» Data to examine:
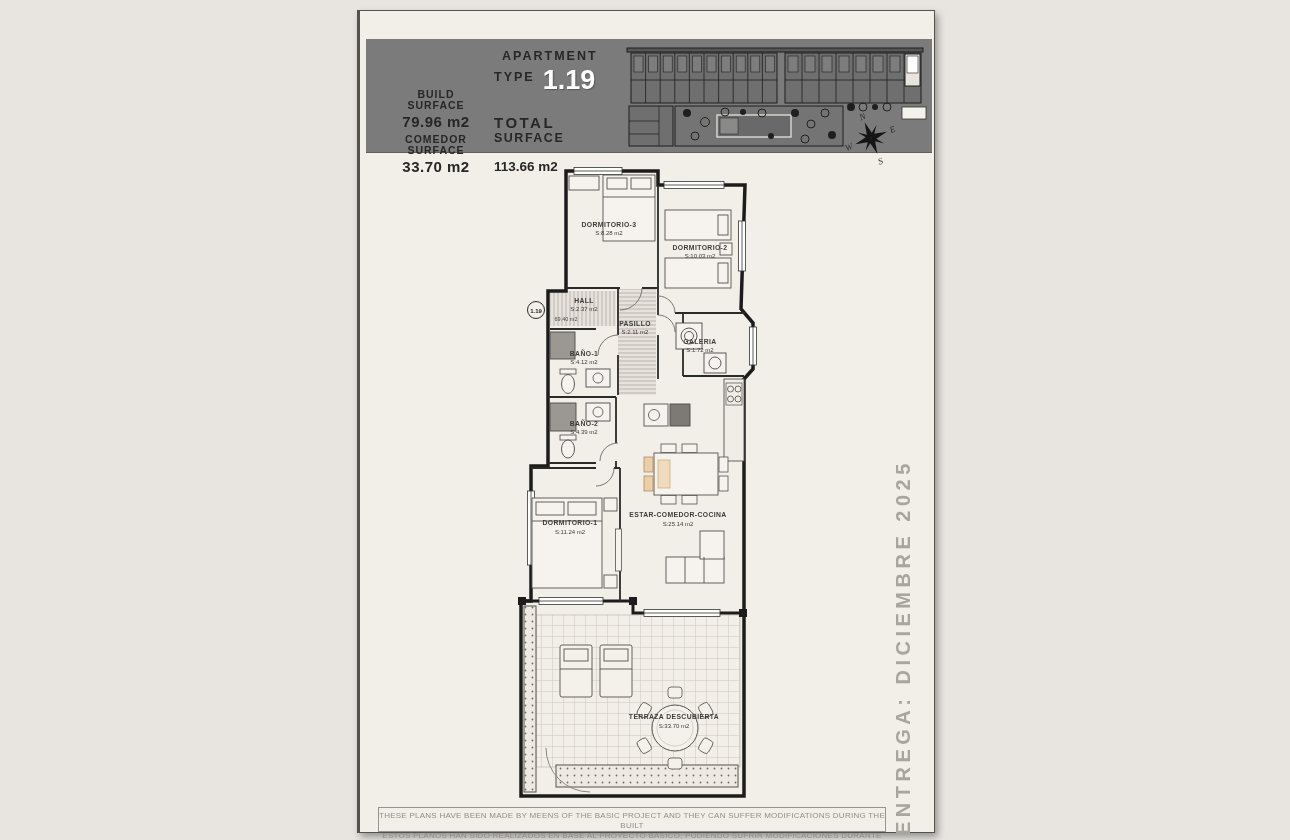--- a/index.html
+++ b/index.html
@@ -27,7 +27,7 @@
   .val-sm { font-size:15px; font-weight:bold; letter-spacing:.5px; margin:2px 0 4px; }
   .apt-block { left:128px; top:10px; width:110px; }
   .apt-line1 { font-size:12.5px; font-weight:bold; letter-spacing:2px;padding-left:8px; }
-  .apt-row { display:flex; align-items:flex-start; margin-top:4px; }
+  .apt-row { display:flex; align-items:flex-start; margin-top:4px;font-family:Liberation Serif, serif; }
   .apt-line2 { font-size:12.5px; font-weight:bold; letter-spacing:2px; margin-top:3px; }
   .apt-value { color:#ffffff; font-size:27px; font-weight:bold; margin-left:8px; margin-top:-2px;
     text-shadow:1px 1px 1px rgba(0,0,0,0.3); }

» What is required: Could the material above be written out again word for word, with the pictures dropped?

» Written answer:
--- a/index.html
+++ b/index.html
@@ -27,7 +27,7 @@
   .val-sm { font-size:15px; font-weight:bold; letter-spacing:.5px; margin:2px 0 4px; }
   .apt-block { left:128px; top:10px; width:110px; }
   .apt-line1 { font-size:12.5px; font-weight:bold; letter-spacing:2px;padding-left:8px; }
-  .apt-row { display:flex; align-items:flex-start; margin-top:4px; }
+  .apt-row { display:flex; align-items:flex-start; margin-top:4px;font-family:Liberation Serif, serif; }
   .apt-line2 { font-size:12.5px; font-weight:bold; letter-spacing:2px; margin-top:3px; }
   .apt-value { color:#ffffff; font-size:27px; font-weight:bold; margin-left:8px; margin-top:-2px;
     text-shadow:1px 1px 1px rgba(0,0,0,0.3); }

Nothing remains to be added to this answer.